Why renting makes more sense than buying in Toronto’s real estate market

In this market, don't assume the value of houses and condos will inevitably go up in value.

I’m sure many of us grew up with the mentality that buying is always the best option when moving out on your own. The argument has remained consistent: renting means throwing away money, while purchasing is investing.

In Toronto’s real estate market, people often assume the value of their houses and condos will inevitably go up in value. Although many factors contribute to the flux and flow of condo prices, including a building’s location, age and condition, the reality is that the value of many condos either remains the same or drops by a small percentage over time. This can make the real estate market a roulette game for aspiring young buyers and first-time home owners.

“I recently sold my condo in the downtown core after about three years of ownership. My overall profit was negligible given the condo market saturation,” says Toronto native Josie Sorelli. “In retrospect, I wish I had crunched the numbers more accurately before buying. If I’d had a more conservative estimate of my return on investment, and given all the additional costs I incurred, I would definitely have opted to rent. Closing costs, real estate fees, property taxes and condo fees put me in the red. Hindsight is 20/20!”

Brand new condos are coming onto the market every day, so some condo owners hoping to buy bigger homes may face difficulties when attempting to sell their condos for a price comparable to a house.
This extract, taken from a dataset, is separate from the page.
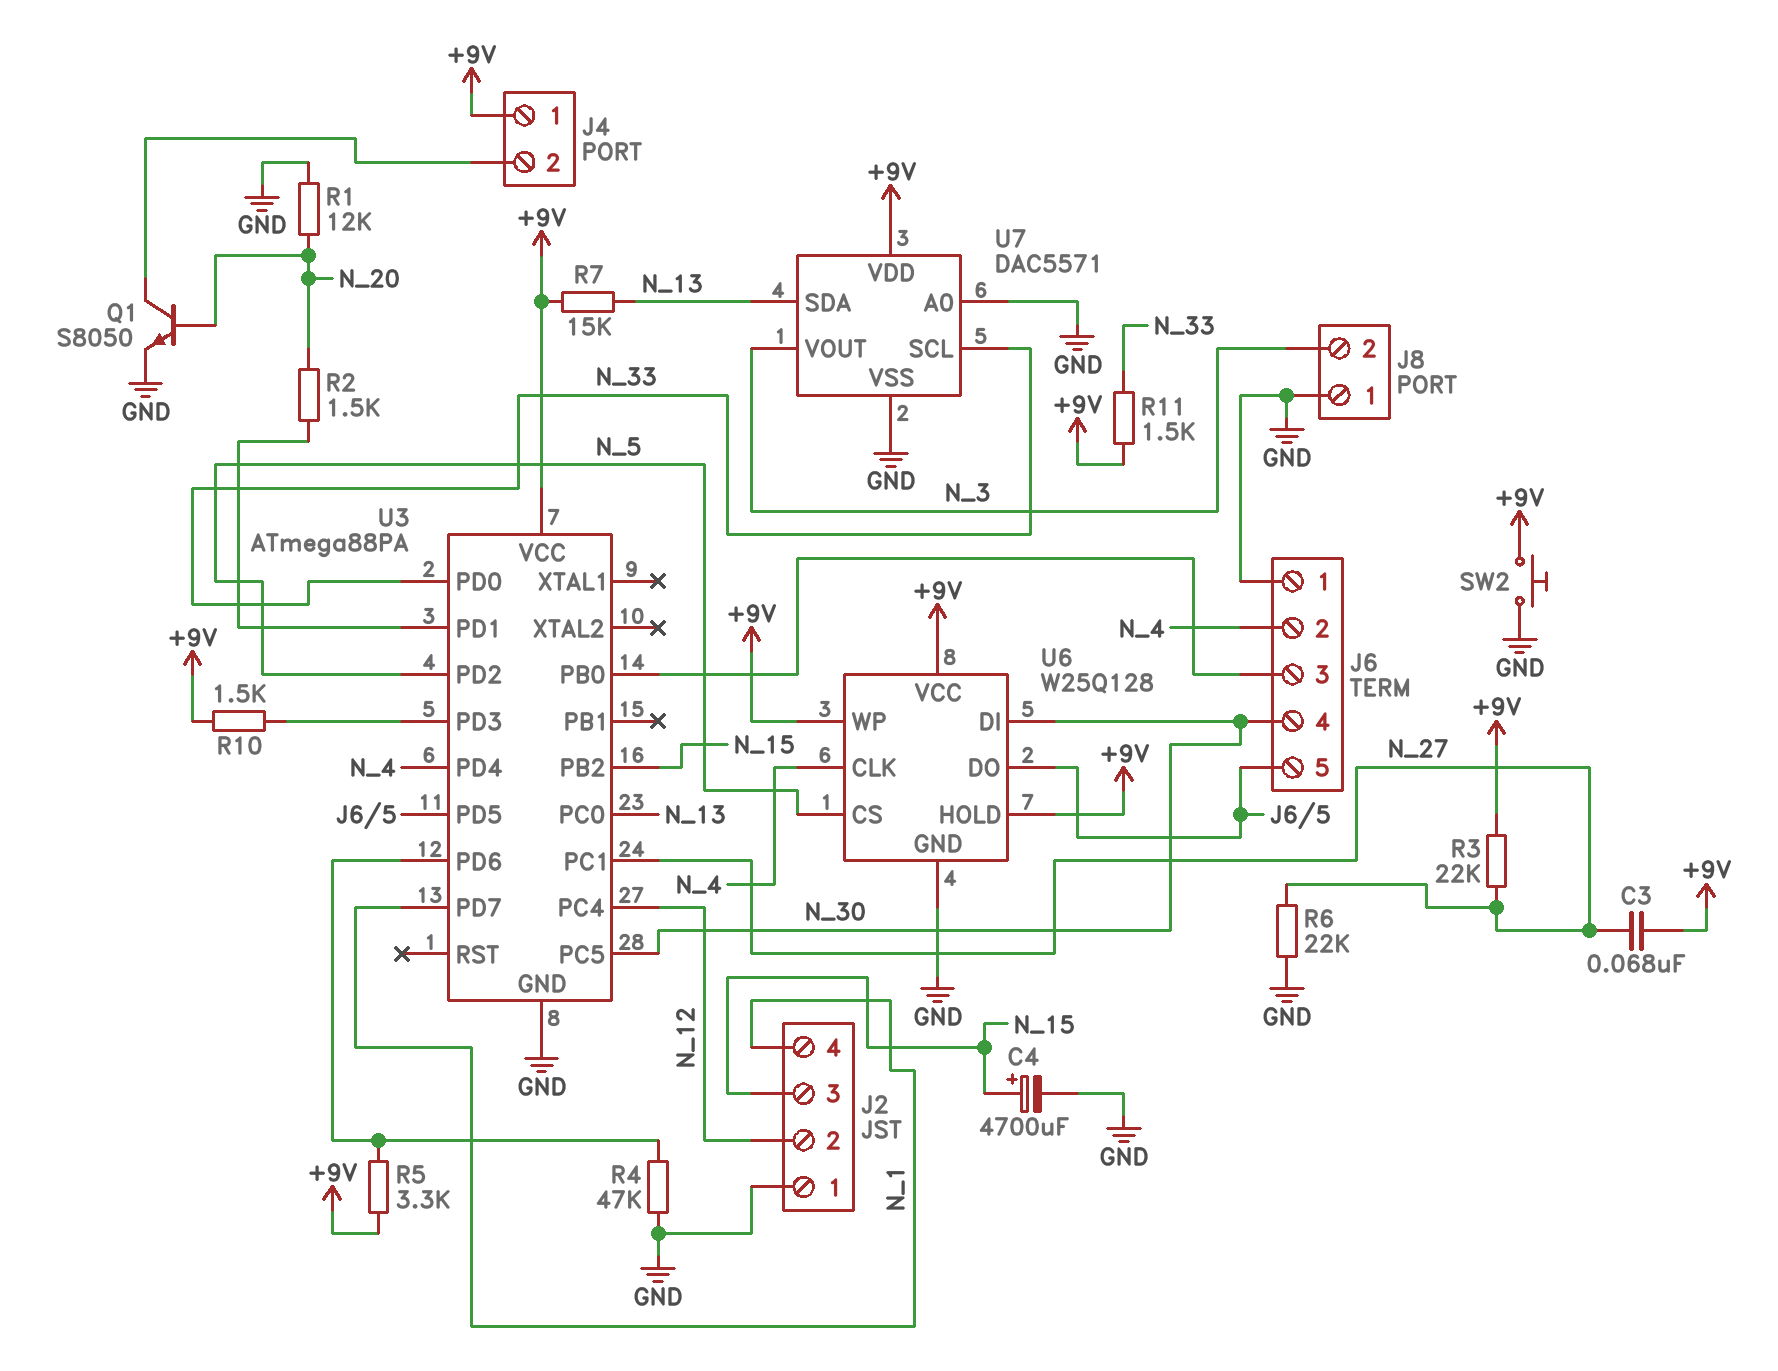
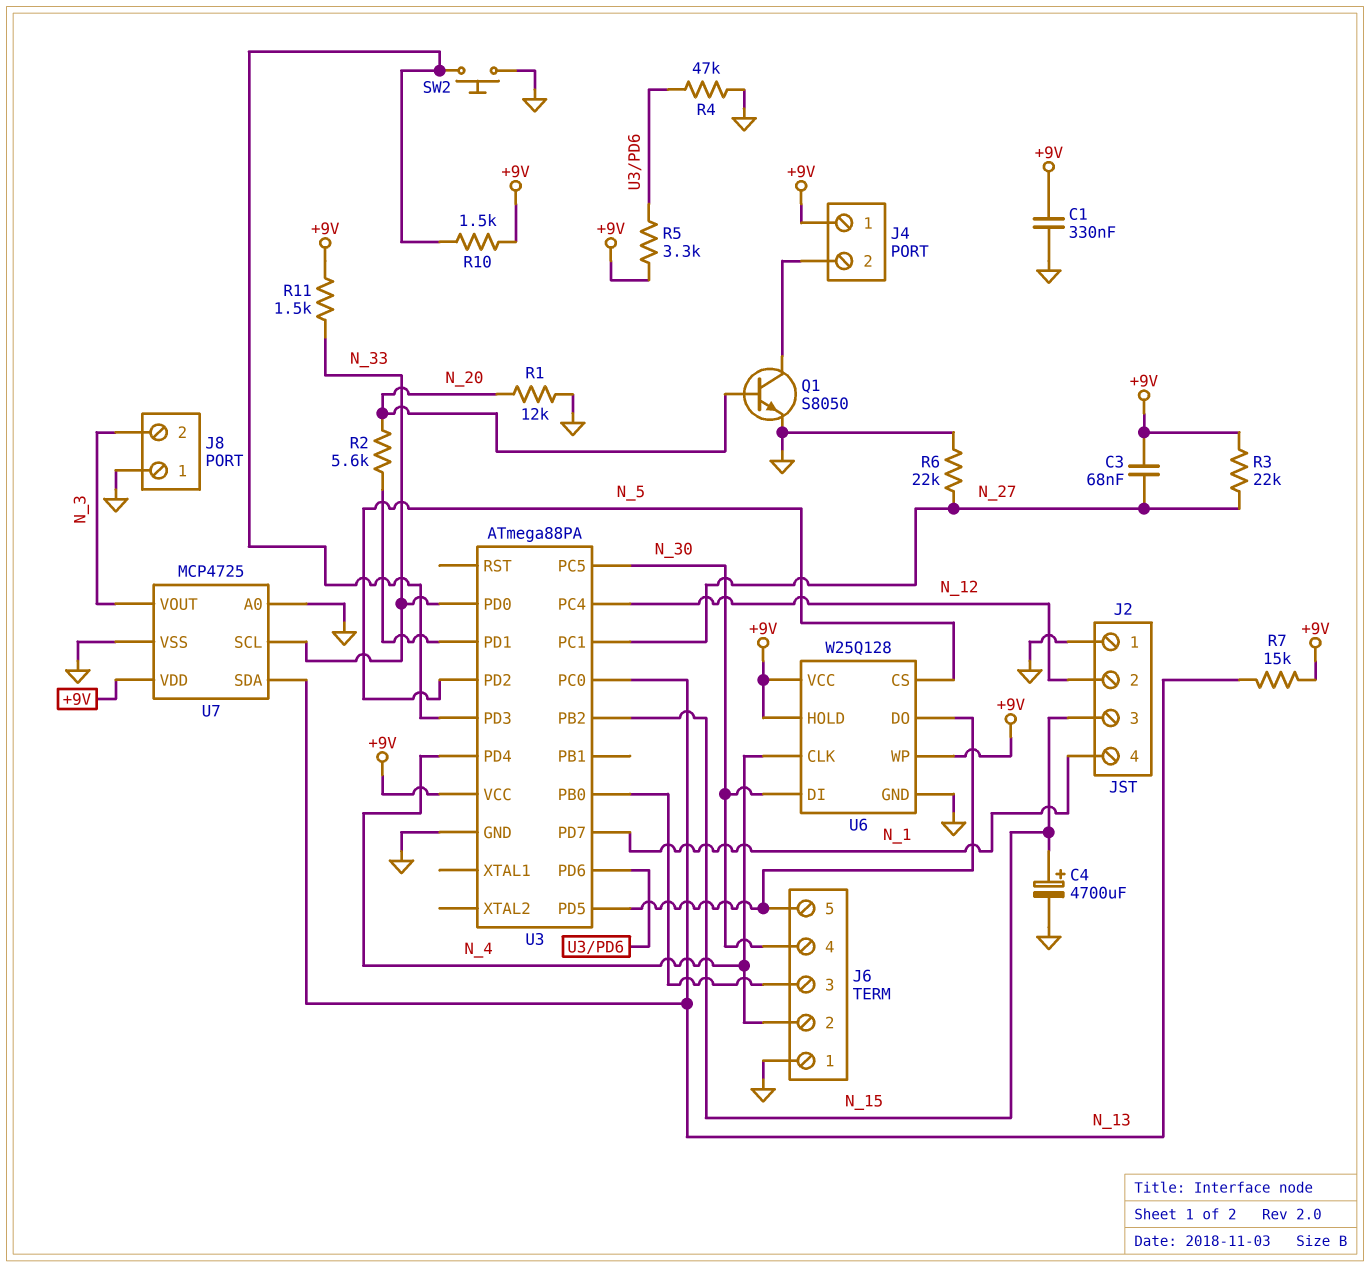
C1: none -> 330nF (+9V, GND)
R2: 1.5k (N_20, U3/PD1) -> 5.6k (N_20, U3/PD1)
SW2: button (+9V, GND) -> button (GND, U3/PD3)
U7: DAC5571 -> MCP4725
Those who do successfully sell their condos and choose to purchase again often have to look outside of the city for houses they can afford.

So why has renting been stigmatized as not a smart option?

Think of some of the advantages of renting. Those who can’t afford a down payment or plan on living in the city only temporarily can be more particular about the area in which they’d like to live. Perks of good neighbourhoods include accessibility to transportation and hidden gems and hot spots, and monthly payments exclude additional fees.

Although you’ll never see the monthly rent instalments returned to you in the future, the money you could have spent on condo fees and property tax is yours to keep. Many people, particularly students or those moving out on their own for the first time, see renting as investing in an experience.

“After doing my due diligence researching property ownership, I found it just didn’t make sense for me,” says Nick Davis. “Once I added up all the expenses and the high prices of real estate, I decided to rent and cross my fingers for a market correction. I didn’t want to be house-poor and feel strapped month-to-month. I also like my area and the complete accessibility I have within the city.”

“I chose to live at home until I’ve saved up enough for a down payment. I’m happy with that, but sometimes I wish I’d chosen to rent temporarily first,” says west-ender Sarah Rodriguez. “People get wrapped up in the fantasy of buying a condo, but ownership of a condo goes beyond the idea of simply being able to say that it’s yours.

“If it’s your first time moving out, you have to make sure you have a steady income, because condo living includes paying maintenance fees. You also need to consider possible conditions like leaks that could affect your neighbours. Condo ownership comes with responsibilities.”

With property tax and condo fees that could suddenly increase – and may or may not include utilities – the total due each month is usually more than you would pay when renting.

So if you’re at a crossroads, make sure you do some research. If you do choose to invest in a condo when moving out on your own for the first time, make sure you monitor the market, speak to a financial adviser and create a plan that budgets for every expense. Then determine if and when buying is right for you.